Task requirements
Starting at the first line of the data and stopping after the line that contains "<instances>...</instances> JSON list.", rewrite those lines with "largest first" replaced by "smallest first" and everything else left as it is.

Provided material
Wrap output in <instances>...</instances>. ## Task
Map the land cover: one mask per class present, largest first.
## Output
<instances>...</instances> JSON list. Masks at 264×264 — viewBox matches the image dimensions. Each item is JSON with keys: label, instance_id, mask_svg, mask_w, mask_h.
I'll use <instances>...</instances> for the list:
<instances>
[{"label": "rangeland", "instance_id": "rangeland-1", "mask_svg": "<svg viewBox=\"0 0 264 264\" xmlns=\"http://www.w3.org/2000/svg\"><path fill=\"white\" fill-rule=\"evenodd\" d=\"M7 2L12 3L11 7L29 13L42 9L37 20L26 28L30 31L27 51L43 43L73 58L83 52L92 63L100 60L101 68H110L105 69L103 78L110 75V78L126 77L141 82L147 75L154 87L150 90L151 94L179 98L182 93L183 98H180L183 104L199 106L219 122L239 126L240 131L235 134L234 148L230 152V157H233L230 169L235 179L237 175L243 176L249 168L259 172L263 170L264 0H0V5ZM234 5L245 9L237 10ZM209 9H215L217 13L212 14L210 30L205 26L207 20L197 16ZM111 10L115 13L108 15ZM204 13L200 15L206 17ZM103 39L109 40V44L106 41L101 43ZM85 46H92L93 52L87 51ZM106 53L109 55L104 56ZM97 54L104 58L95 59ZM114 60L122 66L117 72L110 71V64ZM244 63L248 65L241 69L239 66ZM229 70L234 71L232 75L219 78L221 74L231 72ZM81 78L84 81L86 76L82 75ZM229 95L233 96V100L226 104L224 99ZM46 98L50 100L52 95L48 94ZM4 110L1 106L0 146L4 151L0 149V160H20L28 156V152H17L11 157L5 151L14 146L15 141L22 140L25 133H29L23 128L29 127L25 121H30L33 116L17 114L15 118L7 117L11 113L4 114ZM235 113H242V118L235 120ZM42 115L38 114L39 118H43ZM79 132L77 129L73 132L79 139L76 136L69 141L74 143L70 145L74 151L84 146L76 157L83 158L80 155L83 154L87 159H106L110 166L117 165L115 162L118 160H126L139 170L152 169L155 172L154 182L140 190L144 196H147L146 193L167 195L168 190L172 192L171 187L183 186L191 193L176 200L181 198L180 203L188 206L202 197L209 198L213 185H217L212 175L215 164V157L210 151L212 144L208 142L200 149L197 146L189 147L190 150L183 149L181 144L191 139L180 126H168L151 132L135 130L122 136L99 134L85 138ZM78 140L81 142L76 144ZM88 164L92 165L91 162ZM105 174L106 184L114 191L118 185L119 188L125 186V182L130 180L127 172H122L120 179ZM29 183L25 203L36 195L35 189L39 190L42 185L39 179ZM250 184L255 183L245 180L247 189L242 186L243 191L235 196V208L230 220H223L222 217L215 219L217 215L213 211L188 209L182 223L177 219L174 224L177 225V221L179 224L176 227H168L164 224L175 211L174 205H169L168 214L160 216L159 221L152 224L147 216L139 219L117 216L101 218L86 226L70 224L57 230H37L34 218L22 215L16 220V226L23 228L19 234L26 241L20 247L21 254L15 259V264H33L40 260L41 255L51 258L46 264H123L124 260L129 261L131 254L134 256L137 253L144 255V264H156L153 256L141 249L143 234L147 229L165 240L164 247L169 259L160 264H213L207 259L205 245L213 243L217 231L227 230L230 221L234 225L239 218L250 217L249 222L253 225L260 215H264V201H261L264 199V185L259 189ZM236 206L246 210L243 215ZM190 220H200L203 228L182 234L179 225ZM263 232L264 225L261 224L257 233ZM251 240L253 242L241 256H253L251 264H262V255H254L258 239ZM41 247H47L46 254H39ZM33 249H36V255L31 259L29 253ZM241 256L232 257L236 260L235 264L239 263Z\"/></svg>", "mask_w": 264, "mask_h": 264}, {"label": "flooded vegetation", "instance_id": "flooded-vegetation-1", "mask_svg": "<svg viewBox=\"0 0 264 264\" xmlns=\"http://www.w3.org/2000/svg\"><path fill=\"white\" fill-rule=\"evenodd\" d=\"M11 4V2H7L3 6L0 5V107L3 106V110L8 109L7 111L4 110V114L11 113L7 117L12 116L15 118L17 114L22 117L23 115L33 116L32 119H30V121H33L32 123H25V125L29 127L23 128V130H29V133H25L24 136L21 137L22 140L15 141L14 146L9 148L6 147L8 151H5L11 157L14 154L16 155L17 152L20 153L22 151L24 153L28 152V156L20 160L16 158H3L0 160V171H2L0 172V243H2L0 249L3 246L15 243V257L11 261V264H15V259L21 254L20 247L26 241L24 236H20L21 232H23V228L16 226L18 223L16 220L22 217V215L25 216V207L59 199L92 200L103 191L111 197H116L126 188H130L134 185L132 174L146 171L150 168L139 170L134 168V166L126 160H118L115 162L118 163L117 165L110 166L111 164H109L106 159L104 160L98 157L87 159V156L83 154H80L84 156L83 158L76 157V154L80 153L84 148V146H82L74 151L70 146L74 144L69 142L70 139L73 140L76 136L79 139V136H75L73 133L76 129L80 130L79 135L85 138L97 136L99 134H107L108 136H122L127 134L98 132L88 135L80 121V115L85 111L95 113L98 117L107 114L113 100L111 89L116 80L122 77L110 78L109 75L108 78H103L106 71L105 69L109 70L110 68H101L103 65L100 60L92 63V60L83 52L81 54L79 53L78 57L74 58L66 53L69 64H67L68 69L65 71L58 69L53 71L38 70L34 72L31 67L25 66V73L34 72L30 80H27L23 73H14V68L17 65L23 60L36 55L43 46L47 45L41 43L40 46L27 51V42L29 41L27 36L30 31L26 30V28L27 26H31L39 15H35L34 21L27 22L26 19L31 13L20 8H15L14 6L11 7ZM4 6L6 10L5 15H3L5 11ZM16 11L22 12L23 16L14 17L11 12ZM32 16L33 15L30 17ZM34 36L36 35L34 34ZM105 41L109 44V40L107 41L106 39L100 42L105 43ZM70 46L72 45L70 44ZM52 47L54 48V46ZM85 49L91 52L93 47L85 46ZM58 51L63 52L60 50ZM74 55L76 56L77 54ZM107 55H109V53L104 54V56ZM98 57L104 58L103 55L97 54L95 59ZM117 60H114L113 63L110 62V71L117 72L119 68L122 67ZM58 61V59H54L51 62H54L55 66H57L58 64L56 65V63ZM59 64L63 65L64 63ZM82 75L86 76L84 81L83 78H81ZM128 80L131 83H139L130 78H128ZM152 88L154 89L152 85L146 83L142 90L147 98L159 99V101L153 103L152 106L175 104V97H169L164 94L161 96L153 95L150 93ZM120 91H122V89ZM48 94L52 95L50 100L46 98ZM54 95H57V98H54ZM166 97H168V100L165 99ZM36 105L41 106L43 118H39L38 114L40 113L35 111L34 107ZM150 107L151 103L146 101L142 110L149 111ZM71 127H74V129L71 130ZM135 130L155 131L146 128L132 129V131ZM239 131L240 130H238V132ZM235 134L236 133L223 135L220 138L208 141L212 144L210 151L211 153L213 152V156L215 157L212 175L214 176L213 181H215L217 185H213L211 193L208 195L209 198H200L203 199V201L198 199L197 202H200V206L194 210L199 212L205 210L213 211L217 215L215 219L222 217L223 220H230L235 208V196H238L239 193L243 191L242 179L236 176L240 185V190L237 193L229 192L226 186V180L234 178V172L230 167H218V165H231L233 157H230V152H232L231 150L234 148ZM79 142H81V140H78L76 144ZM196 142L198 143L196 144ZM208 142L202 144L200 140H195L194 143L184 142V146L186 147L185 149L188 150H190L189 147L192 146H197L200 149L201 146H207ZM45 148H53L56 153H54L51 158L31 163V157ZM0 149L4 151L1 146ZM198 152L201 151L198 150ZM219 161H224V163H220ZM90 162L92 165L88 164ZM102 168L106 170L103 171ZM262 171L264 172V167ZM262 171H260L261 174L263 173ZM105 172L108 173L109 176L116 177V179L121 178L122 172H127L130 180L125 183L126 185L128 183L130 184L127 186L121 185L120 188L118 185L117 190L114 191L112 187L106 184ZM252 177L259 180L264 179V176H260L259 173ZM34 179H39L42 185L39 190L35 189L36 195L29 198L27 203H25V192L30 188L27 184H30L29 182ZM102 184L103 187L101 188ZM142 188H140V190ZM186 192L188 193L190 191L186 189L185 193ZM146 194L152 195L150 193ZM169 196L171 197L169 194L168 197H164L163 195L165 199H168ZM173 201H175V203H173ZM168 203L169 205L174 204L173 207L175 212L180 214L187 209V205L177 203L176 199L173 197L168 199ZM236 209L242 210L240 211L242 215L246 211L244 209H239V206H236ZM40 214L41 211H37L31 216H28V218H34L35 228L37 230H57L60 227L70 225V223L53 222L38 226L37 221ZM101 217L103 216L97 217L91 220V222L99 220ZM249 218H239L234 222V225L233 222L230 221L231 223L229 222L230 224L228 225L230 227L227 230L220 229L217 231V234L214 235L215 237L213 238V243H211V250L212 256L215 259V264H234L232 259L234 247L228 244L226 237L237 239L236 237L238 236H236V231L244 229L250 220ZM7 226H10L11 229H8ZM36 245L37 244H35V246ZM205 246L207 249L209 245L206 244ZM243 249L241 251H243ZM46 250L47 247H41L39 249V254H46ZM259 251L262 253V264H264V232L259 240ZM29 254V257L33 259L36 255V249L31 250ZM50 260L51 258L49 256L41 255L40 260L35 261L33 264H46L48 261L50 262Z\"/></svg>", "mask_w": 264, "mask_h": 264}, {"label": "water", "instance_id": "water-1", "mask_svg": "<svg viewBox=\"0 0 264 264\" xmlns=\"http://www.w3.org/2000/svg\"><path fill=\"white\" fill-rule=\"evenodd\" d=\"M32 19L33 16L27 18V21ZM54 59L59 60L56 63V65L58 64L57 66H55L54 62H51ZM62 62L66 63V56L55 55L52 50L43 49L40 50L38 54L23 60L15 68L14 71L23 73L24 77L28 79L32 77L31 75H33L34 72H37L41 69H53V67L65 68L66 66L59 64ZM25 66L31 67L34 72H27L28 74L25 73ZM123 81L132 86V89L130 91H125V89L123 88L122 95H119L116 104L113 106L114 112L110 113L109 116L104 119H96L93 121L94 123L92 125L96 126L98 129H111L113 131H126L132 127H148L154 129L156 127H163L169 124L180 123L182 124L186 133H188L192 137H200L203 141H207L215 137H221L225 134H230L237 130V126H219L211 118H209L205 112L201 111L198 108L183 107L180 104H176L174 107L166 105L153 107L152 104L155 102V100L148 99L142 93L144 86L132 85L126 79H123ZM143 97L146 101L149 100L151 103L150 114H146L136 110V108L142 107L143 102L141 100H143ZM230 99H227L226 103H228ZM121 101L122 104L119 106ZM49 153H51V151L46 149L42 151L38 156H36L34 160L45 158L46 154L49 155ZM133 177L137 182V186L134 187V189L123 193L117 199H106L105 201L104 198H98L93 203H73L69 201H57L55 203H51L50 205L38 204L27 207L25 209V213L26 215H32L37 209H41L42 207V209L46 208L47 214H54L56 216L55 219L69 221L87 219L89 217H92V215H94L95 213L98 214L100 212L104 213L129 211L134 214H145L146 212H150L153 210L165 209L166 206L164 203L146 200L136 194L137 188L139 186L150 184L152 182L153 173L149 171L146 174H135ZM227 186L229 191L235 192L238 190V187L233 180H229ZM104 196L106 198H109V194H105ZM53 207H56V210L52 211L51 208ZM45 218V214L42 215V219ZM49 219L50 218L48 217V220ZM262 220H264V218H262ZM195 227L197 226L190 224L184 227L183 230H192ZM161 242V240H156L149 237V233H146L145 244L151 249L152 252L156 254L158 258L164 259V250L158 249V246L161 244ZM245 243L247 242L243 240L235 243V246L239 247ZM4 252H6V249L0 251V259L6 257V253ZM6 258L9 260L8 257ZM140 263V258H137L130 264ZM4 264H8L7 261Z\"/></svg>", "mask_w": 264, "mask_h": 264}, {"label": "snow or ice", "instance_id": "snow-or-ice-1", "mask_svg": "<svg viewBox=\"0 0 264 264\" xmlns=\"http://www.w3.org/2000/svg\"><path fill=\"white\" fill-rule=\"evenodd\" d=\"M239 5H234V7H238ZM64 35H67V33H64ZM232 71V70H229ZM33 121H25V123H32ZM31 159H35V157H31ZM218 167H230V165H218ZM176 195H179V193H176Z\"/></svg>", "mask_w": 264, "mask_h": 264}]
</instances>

Exercise output
Wrap output in <instances>...</instances>. ## Task
Map the land cover: one mask per class present, smallest first.
## Output
<instances>...</instances> JSON list. Masks at 264×264 — viewBox matches the image dimensions. Each item is JSON with keys: label, instance_id, mask_svg, mask_w, mask_h.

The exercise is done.